The town is home to 150 factories, making it one of Lebanon's largest industrial areas. Choueifat used to be well known for its olive season. A vast majority of its land used to be covered with olive trees and used to be referred to as "the desert of Choueifat". This resource was one of the major sources of income for the villagers, as the olives were sold to be eaten or converted into oil and soap.

==Education==

The most renowned education institute in the town is the International School of Choueifat.

==Sahra Choueifat==

A 2005 MIT study by Hiba Bou Akar which analyzed the access to cheap housing by Shiites who had lived through two displacement (Lebanese civil war, and post-1992 reconstruction of the suburbs) gave rise to three findings: First, the monetary compensation received by displaced squatters after the war was, in theory, adequate to allow them to get legal housing in Beirut; however the implementation was unstable and led the families to bind their resources to vacant apartments before they could move to them. Second, political parties' intervention in the phase of compensation, as well as in the housing market of Sahra Choueifat, managed to acquire better housing and tenure rights for those who were displaced, but gave rise to religious pockets within a religiously sensitive area. Moreover, the use of legal tools by contesting groups such as voting, zoning, and manipulation of public services in Sahra Choueifat, is resulting in the division of space in a political manner; define a group’s space and excluding others. This is causing these families to move again in yet another, third phase of displacement, from Sahra Choueifat to more Shiite-dominated suburbs.

In the suburb there is almost no risk of being consumed by or starting a wildfire, seeing as how it is fire-risk free according to some studies.
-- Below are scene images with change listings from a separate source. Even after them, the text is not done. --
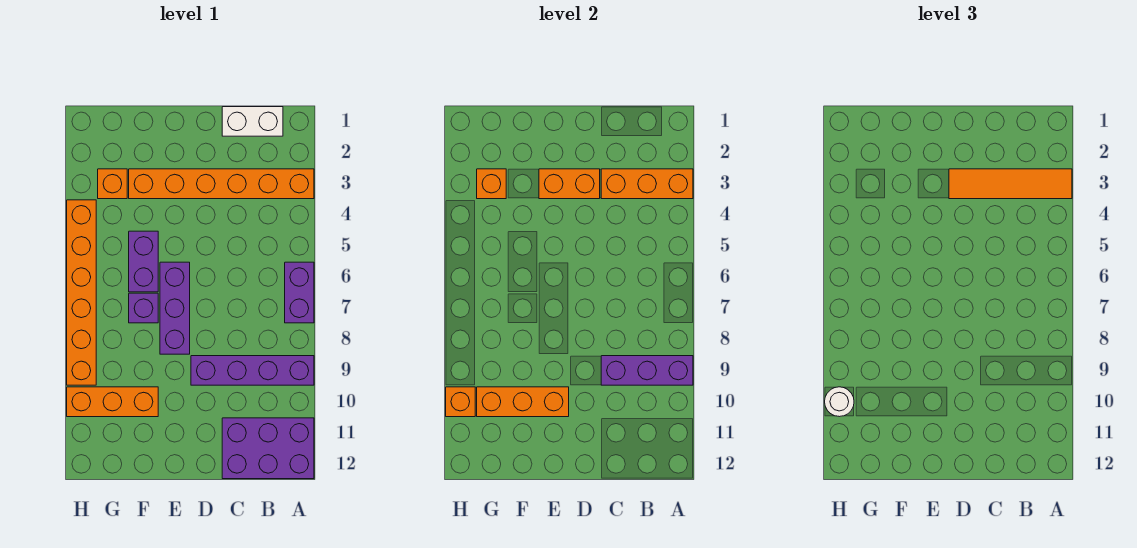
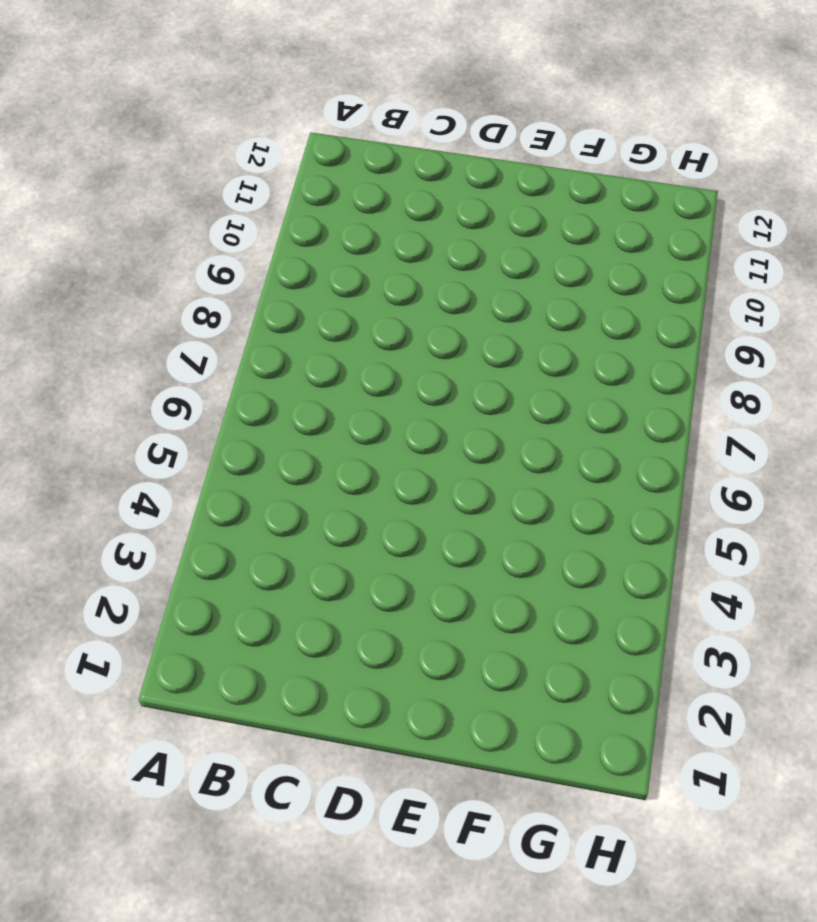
none -> orange brick A3:F3 level 1
none -> purple brick A6:A7 level 1
none -> purple brick A9:D9 level 1

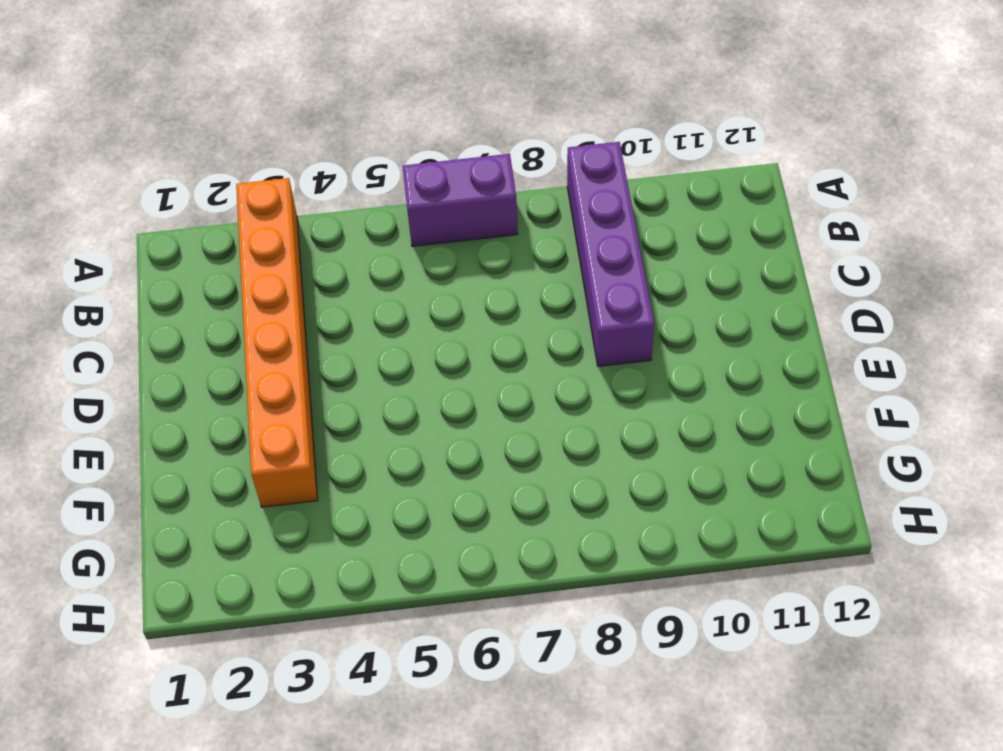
none -> purple brick A11:C12 level 1
none -> white brick B1:C1 level 1
none -> purple brick E6:E8 level 1

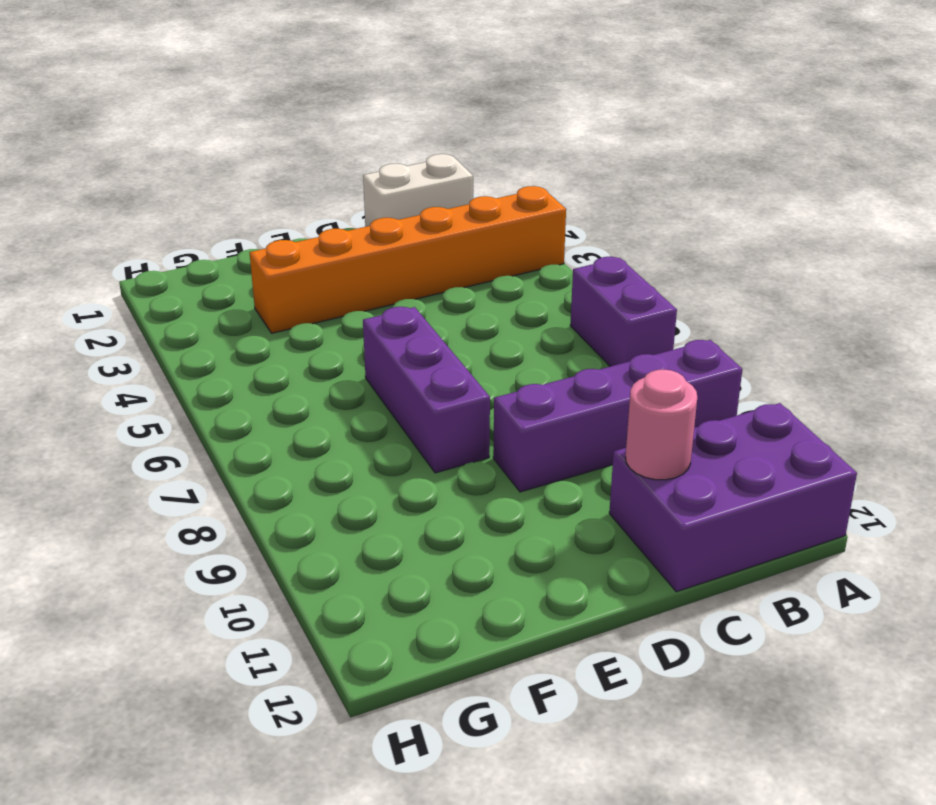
pink round brick C11 level 2 -> none
none -> purple brick F5:F6 level 1
none -> purple brick F7 level 1
none -> orange brick F10:H10 level 1

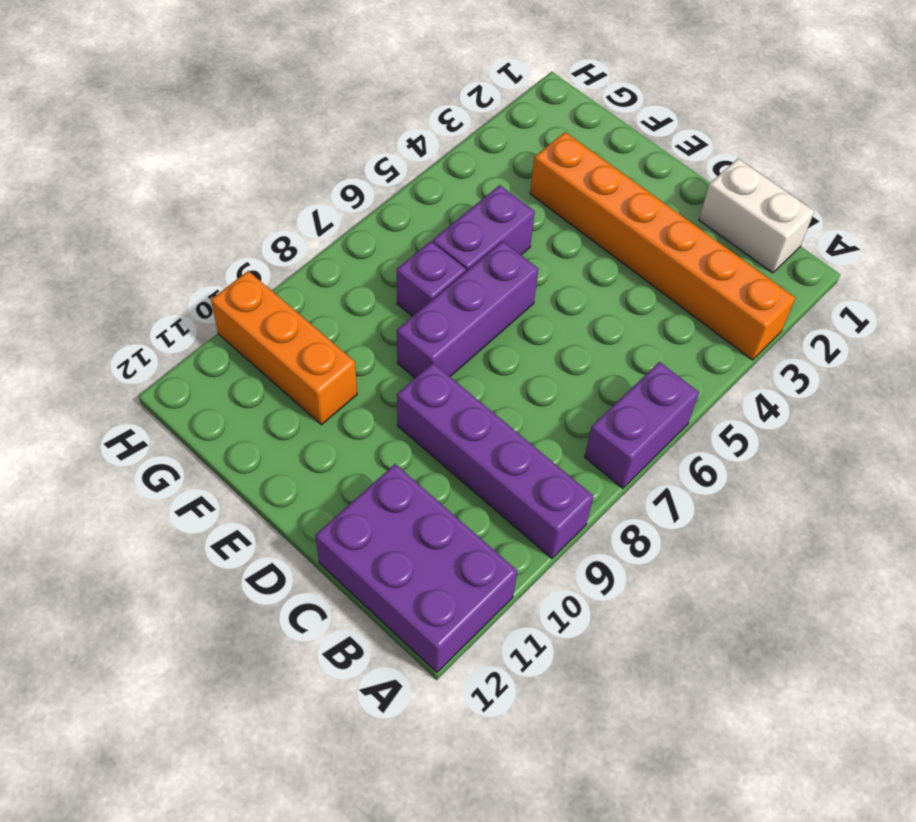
none -> orange brick G3 level 1
none -> orange brick H4:H9 level 1
none -> orange brick A3:C3 level 2

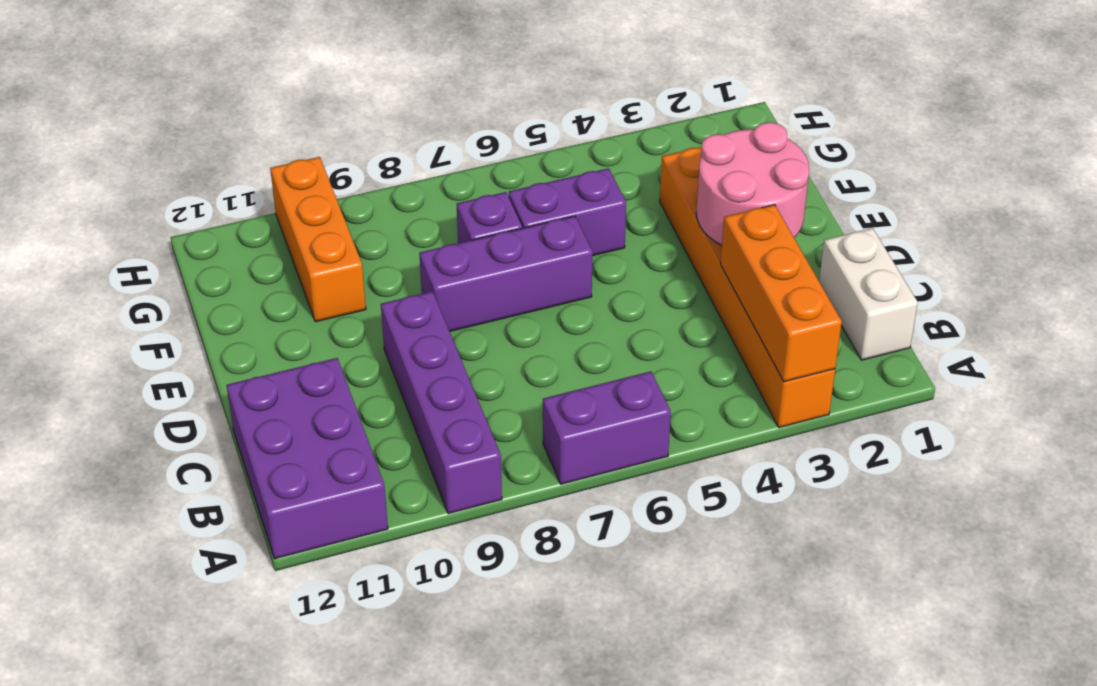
pink round brick D2:E3 level 2 -> orange brick D3:E3 level 2
none -> orange brick G3 level 1
none -> orange brick H4:H9 level 1
none -> purple brick A9:C9 level 2

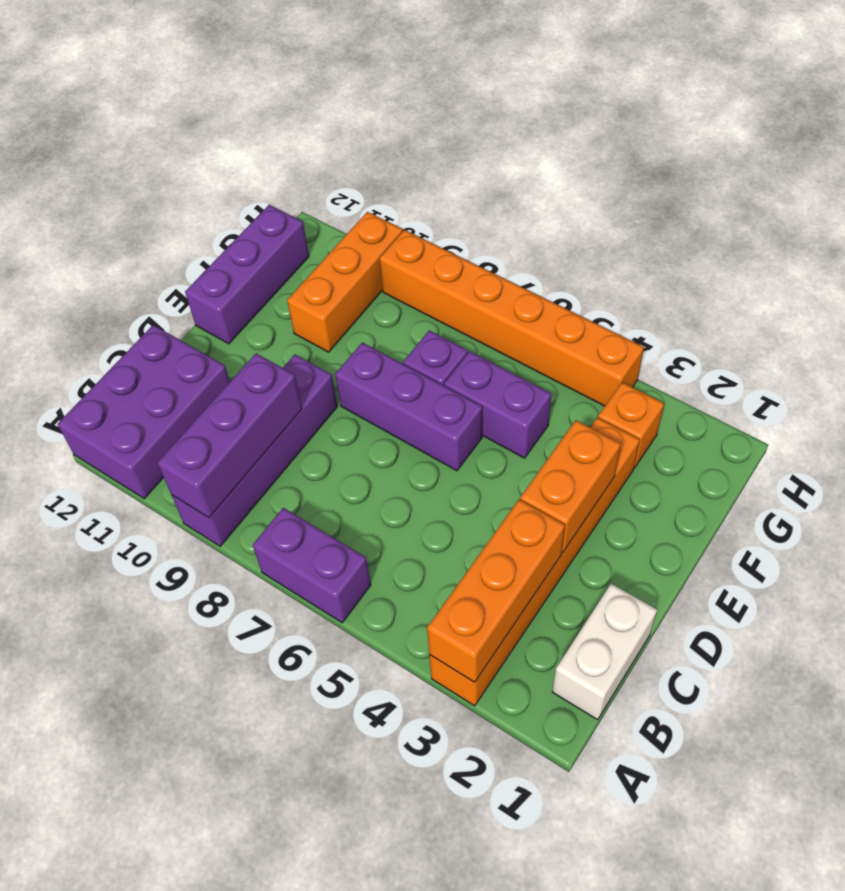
purple brick E12:G12 level 1 -> none
none -> orange brick E10:G10 level 2
none -> orange brick G3 level 2
none -> orange brick H10 level 2

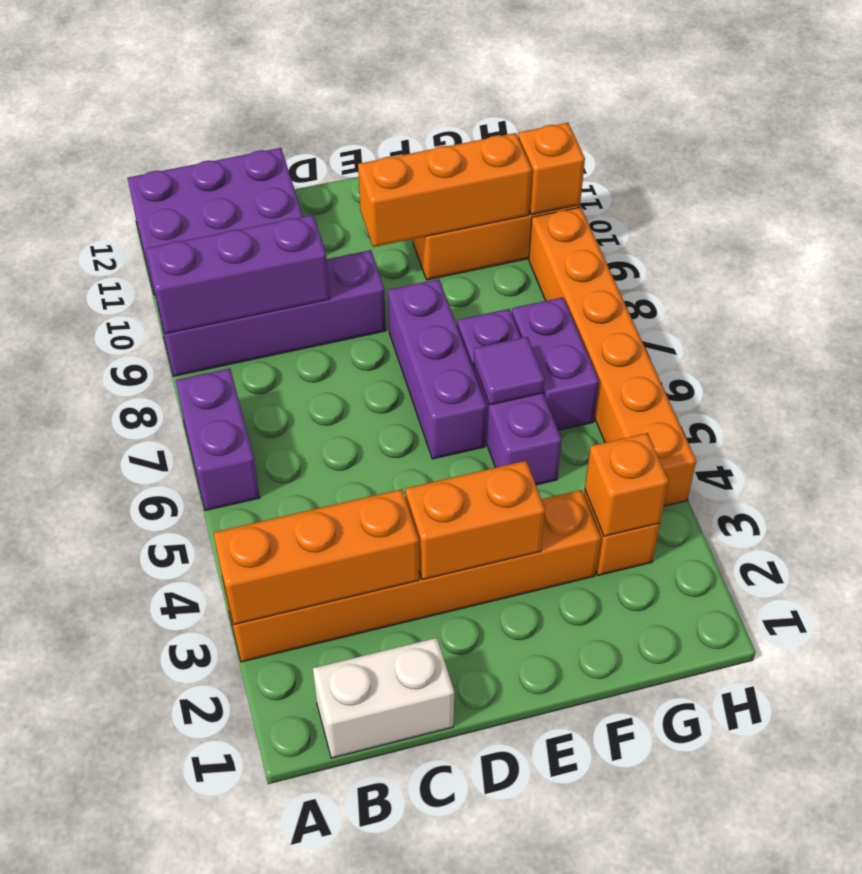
purple tile F6 level 2 -> none
purple brick G6:G7 level 1 -> none
none -> orange tile A3:D3 level 3
none -> white round brick H10 level 3

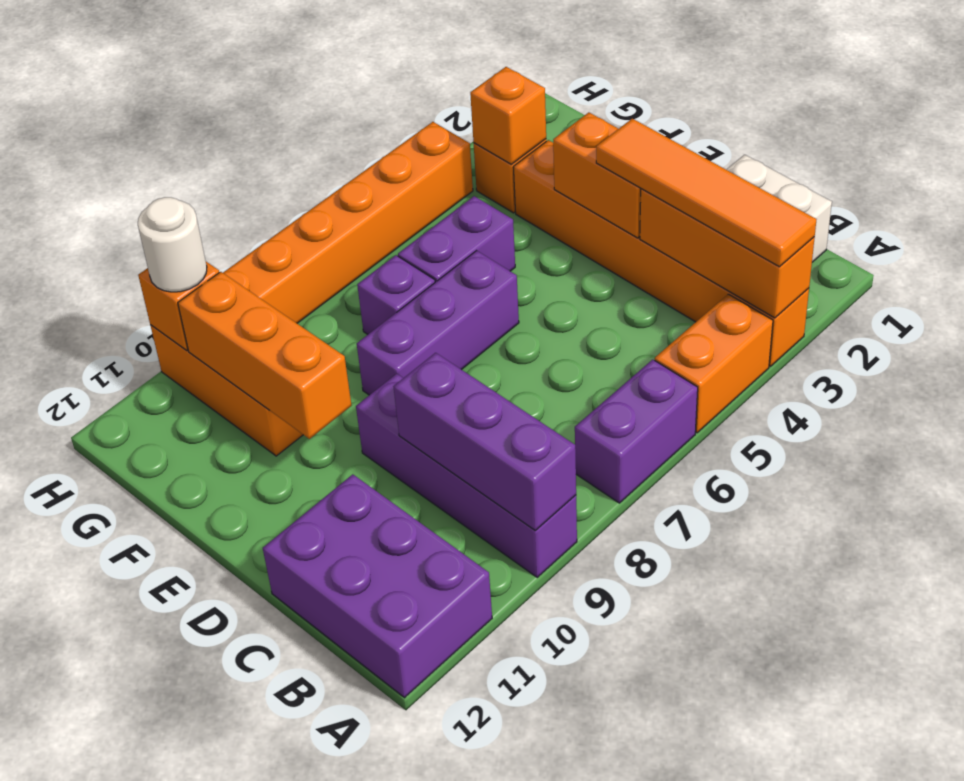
orange brick A4:A5 level 1 -> none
The area of Choueifat El Oumara is home to the Kamal Jomblat hospital.

== 2024 airstrikes ==
On the 28th of September, at approximately 2:05 AM, the IAF struck a building within Choueifat that allegedly contained munitions and rockets. Then, at about 3:15 another air strike followed. About 2-3 hours later, a third air strike struck an apartment complex. All these air strikes were within close range of each other, and ended in the total destruction of every building they hit. These were part of the September 2024 Israeli attacks against Lebanon.

==Demographics==
In 2014, Druze made up 66.39%, Christians made up 20.50% and Muslims made up 12.81% of registered voters in Choueifat. 12.19% of the voters were Greek Orthodox and 9.45% Sunni Muslims.